PROBLEM DESCRIPTION: Make an exact transcript of the lines in the data below, starting with the one containing "d. For shipments" and going on through the one containing "Finally, Lodsys’s suggestion", with both included and the pictures left out.
BEGIN DATA PROVIDED
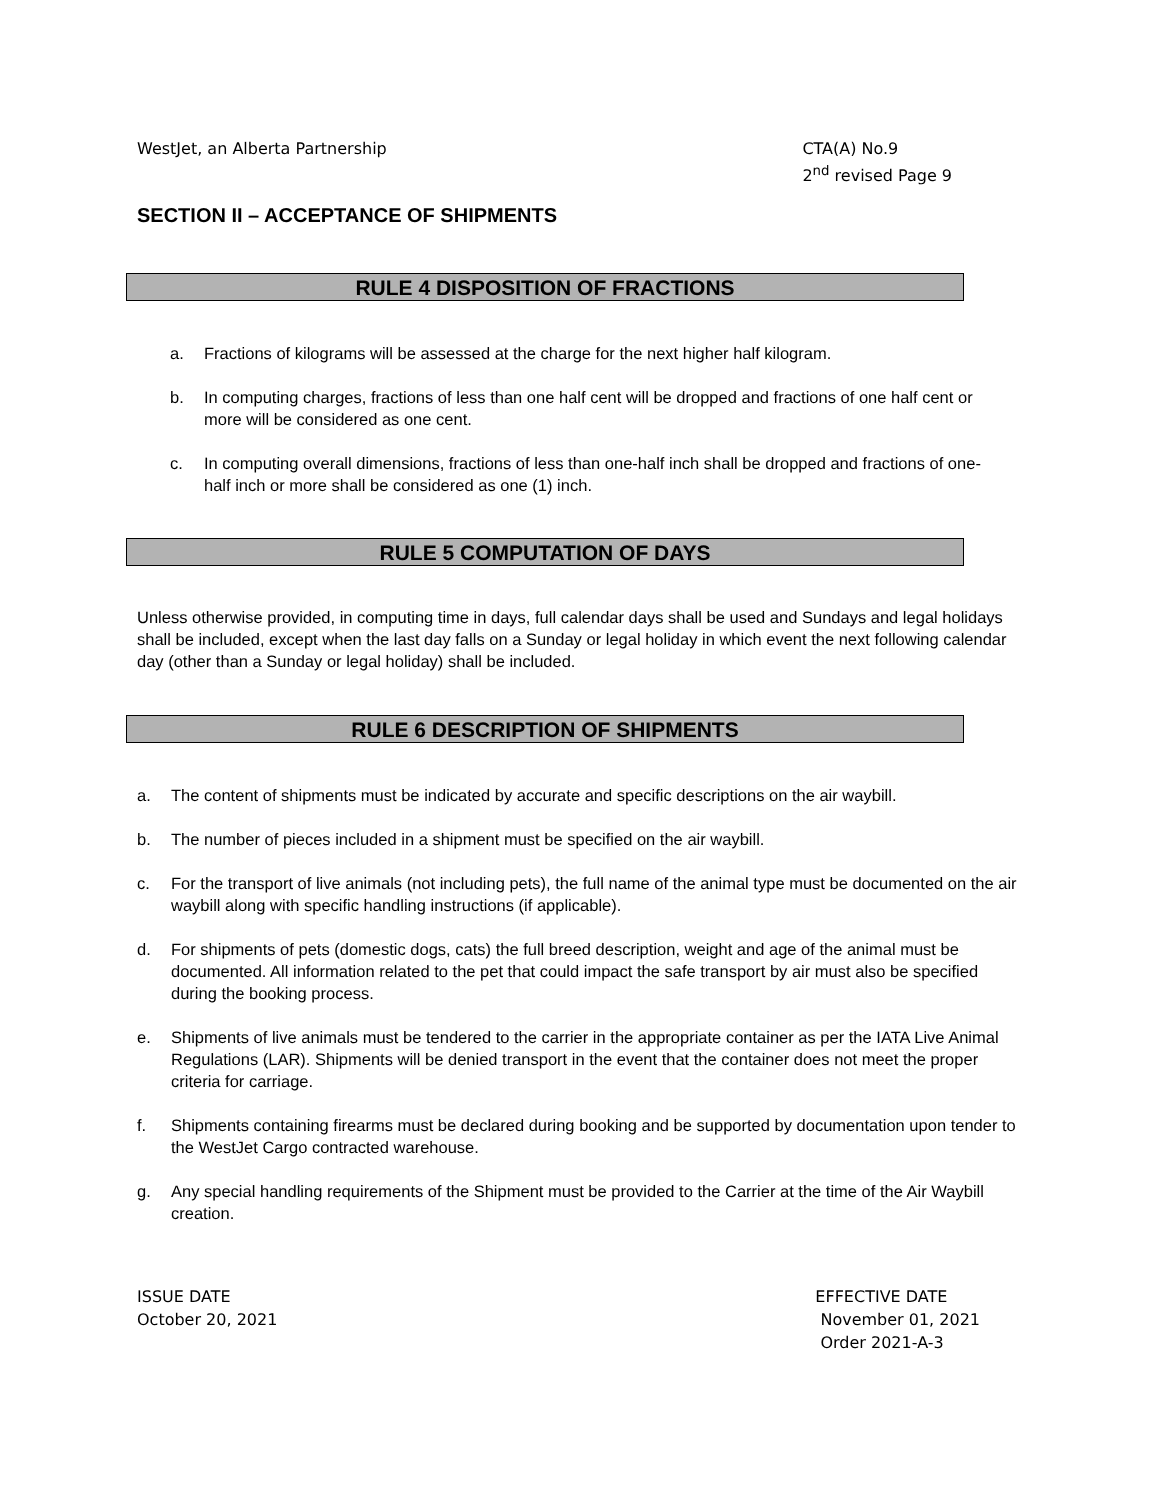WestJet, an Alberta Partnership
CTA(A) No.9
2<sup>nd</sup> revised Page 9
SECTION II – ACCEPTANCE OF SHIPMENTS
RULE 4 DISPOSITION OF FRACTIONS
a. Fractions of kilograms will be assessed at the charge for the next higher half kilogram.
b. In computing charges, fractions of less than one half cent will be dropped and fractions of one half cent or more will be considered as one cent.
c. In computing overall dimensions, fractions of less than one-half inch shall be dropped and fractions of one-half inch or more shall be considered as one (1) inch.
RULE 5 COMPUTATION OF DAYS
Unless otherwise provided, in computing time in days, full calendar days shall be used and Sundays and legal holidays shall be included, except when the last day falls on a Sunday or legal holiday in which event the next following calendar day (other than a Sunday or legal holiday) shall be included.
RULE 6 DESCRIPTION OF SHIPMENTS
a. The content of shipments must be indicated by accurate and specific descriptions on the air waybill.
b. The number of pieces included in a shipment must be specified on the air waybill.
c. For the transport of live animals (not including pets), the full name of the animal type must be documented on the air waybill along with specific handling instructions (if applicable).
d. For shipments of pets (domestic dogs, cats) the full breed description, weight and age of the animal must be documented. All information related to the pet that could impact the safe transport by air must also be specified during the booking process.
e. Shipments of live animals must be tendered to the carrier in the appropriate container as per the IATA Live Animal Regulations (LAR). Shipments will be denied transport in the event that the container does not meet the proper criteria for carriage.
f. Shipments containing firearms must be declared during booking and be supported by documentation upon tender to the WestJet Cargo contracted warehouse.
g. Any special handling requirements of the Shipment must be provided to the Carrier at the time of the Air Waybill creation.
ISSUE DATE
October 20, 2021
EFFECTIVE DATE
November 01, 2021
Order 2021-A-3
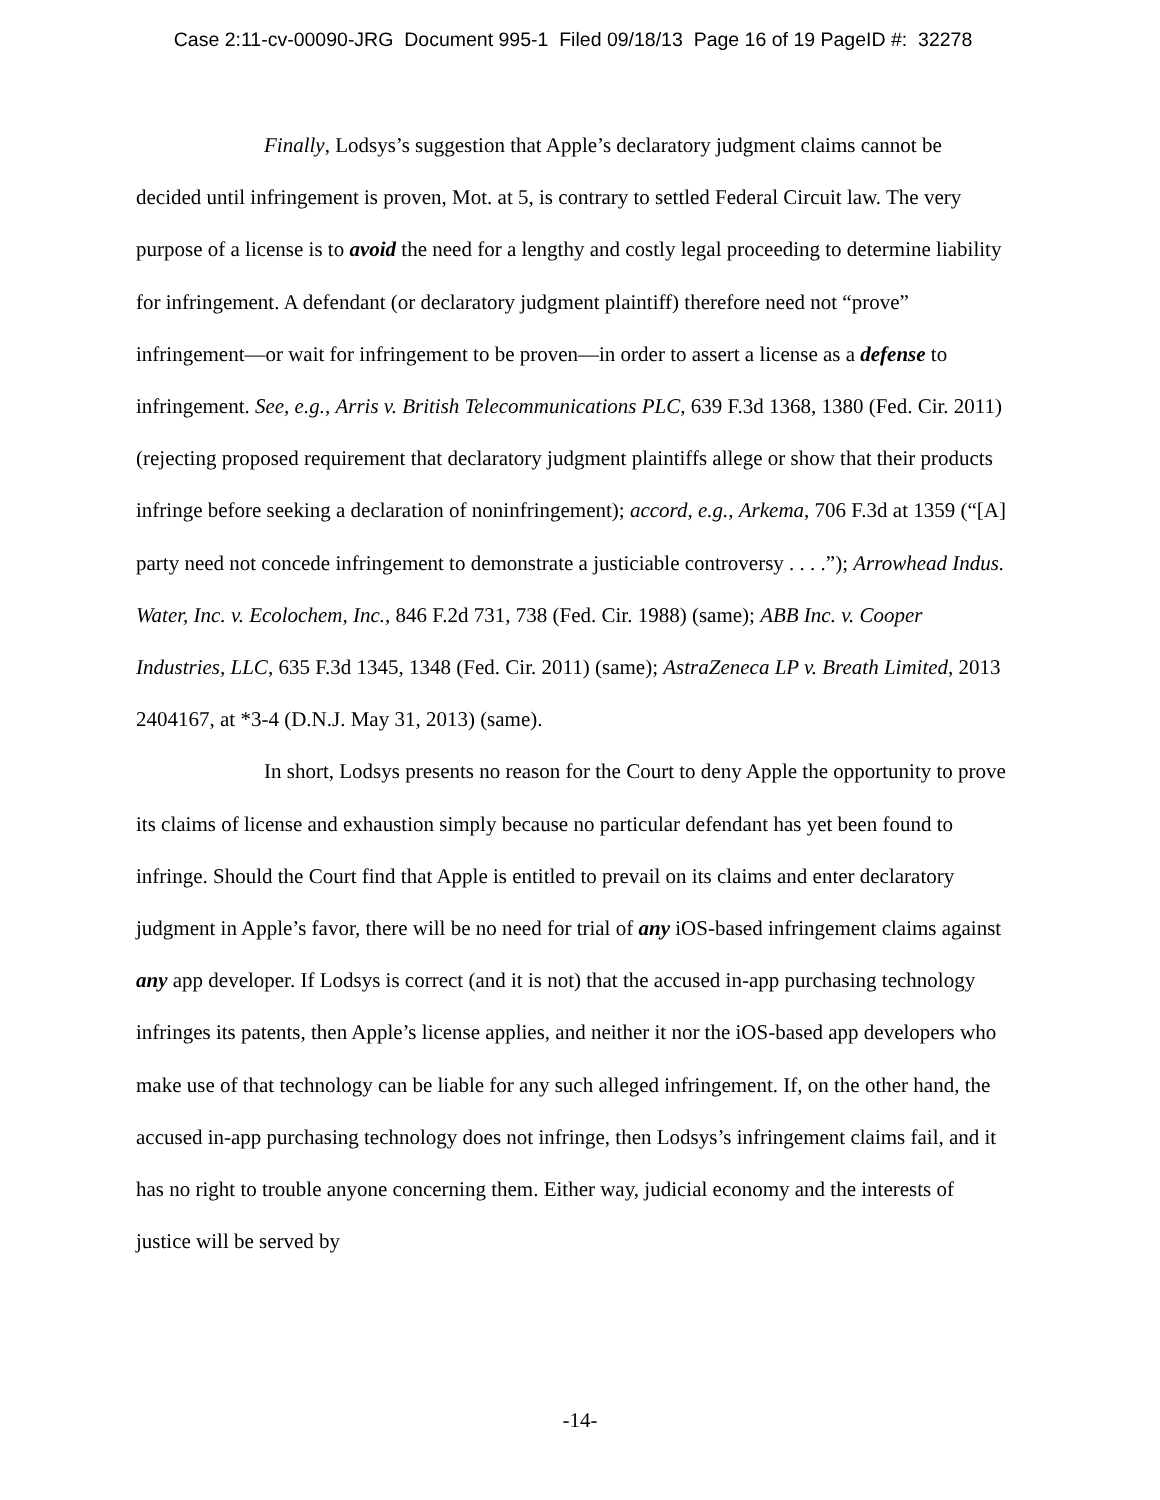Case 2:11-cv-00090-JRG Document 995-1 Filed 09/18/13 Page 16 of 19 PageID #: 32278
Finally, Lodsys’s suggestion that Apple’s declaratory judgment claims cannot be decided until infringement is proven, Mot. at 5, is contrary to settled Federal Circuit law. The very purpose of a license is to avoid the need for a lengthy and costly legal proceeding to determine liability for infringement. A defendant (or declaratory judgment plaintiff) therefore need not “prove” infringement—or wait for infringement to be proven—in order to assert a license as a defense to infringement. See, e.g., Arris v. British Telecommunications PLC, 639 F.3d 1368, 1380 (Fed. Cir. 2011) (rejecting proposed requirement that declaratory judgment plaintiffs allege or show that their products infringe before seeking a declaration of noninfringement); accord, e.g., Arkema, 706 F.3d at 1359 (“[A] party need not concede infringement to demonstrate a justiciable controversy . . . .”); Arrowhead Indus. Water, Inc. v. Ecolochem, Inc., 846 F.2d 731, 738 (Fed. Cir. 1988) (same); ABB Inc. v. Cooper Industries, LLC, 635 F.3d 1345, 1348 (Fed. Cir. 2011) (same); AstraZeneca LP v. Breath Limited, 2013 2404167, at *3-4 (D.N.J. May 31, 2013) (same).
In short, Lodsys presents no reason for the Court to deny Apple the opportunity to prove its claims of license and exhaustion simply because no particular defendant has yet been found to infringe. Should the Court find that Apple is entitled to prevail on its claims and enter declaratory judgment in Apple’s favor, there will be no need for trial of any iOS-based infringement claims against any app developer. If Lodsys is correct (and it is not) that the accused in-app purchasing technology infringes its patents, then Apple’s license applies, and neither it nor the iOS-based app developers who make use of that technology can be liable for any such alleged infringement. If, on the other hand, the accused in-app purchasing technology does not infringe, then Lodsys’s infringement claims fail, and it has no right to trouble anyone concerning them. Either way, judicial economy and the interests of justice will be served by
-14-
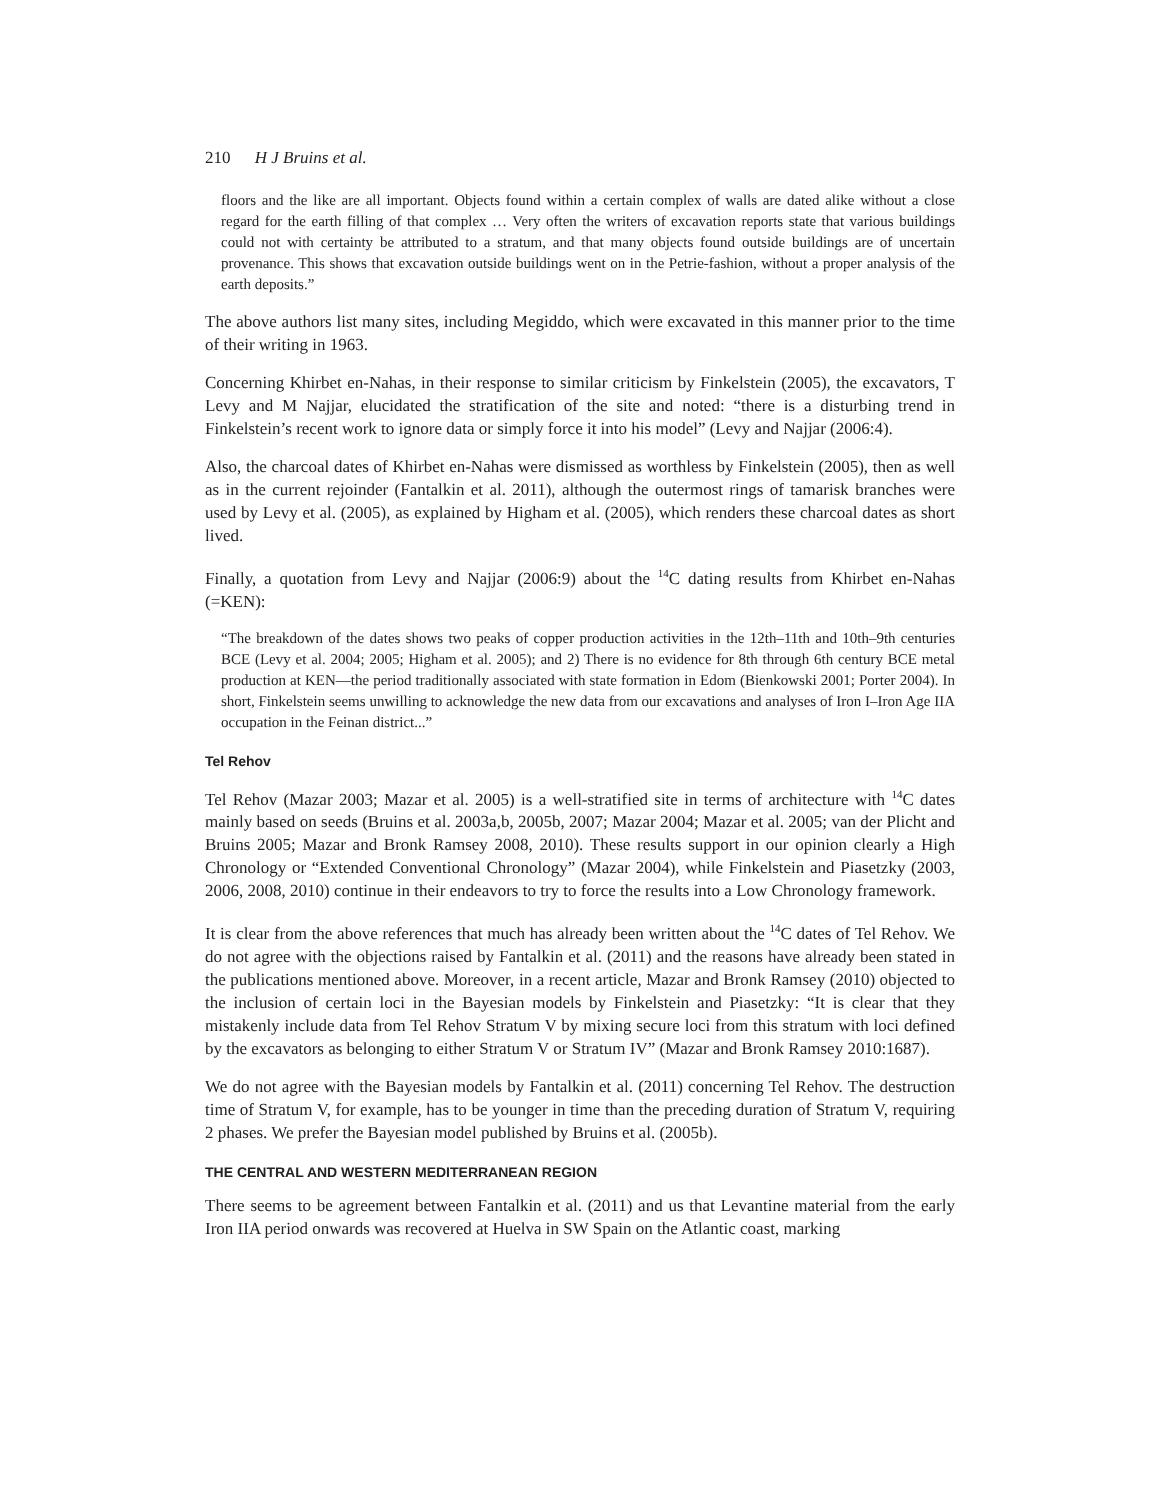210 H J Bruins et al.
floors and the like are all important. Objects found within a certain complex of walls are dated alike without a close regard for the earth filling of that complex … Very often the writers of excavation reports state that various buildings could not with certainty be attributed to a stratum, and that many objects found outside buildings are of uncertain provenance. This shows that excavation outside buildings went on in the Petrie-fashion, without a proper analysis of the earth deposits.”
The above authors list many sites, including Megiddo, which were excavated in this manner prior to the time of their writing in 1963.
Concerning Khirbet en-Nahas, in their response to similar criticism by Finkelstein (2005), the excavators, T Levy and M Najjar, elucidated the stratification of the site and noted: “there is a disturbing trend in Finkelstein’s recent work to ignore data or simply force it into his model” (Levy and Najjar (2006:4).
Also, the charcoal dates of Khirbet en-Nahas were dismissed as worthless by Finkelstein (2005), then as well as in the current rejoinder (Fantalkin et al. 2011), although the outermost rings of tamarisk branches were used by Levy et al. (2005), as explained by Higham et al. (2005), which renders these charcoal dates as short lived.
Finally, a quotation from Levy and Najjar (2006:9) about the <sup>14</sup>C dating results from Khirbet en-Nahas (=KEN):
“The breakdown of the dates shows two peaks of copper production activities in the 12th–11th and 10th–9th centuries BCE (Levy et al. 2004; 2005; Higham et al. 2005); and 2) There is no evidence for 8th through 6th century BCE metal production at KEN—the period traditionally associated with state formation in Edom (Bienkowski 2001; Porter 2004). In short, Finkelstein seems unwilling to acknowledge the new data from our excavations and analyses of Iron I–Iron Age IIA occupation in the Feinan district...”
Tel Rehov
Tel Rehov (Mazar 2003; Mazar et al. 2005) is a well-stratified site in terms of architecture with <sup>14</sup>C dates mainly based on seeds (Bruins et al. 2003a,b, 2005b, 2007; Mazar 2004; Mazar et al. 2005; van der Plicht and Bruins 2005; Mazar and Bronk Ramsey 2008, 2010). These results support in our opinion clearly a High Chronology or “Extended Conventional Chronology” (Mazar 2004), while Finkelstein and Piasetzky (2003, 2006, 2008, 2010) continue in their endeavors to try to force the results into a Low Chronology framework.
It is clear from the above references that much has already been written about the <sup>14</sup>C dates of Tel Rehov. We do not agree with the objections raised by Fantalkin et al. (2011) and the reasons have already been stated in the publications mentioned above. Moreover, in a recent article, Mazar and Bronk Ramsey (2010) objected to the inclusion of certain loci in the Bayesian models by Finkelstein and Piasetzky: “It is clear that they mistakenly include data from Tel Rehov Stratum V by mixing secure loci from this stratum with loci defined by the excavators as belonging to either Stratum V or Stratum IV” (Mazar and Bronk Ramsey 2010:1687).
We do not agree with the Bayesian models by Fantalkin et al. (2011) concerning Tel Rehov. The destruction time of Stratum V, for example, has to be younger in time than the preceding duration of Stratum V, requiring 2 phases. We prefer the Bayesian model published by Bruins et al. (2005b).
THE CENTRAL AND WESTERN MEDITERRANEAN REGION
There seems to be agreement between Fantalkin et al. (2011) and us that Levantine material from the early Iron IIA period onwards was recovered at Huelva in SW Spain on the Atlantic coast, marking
END DATA PROVIDED
YOUR RESPONSE:
d. For shipments of pets (domestic dogs, cats) the full breed description, weight and age of the animal must be documented. All information related to the pet that could impact the safe transport by air must also be specified during the booking process.
e. Shipments of live animals must be tendered to the carrier in the appropriate container as per the IATA Live Animal Regulations (LAR). Shipments will be denied transport in the event that the container does not meet the proper criteria for carriage.
f. Shipments containing firearms must be declared during booking and be supported by documentation upon tender to the WestJet Cargo contracted warehouse.
g. Any special handling requirements of the Shipment must be provided to the Carrier at the time of the Air Waybill creation.
ISSUE DATE
October 20, 2021
EFFECTIVE DATE
November 01, 2021
Order 2021-A-3
Case 2:11-cv-00090-JRG Document 995-1 Filed 09/18/13 Page 16 of 19 PageID #: 32278
Finally, Lodsys’s suggestion that Apple’s declaratory judgment claims cannot be decided until infringement is proven, Mot. at 5, is contrary to settled Federal Circuit law. The very purpose of a license is to avoid the need for a lengthy and costly legal proceeding to determine liability for infringement. A defendant (or declaratory judgment plaintiff) therefore need not “prove” infringement—or wait for infringement to be proven—in order to assert a license as a defense to infringement. See, e.g., Arris v. British Telecommunications PLC, 639 F.3d 1368, 1380 (Fed. Cir. 2011) (rejecting proposed requirement that declaratory judgment plaintiffs allege or show that their products infringe before seeking a declaration of noninfringement); accord, e.g., Arkema, 706 F.3d at 1359 (“[A] party need not concede infringement to demonstrate a justiciable controversy . . . .”); Arrowhead Indus. Water, Inc. v. Ecolochem, Inc., 846 F.2d 731, 738 (Fed. Cir. 1988) (same); ABB Inc. v. Cooper Industries, LLC, 635 F.3d 1345, 1348 (Fed. Cir. 2011) (same); AstraZeneca LP v. Breath Limited, 2013 2404167, at *3-4 (D.N.J. May 31, 2013) (same).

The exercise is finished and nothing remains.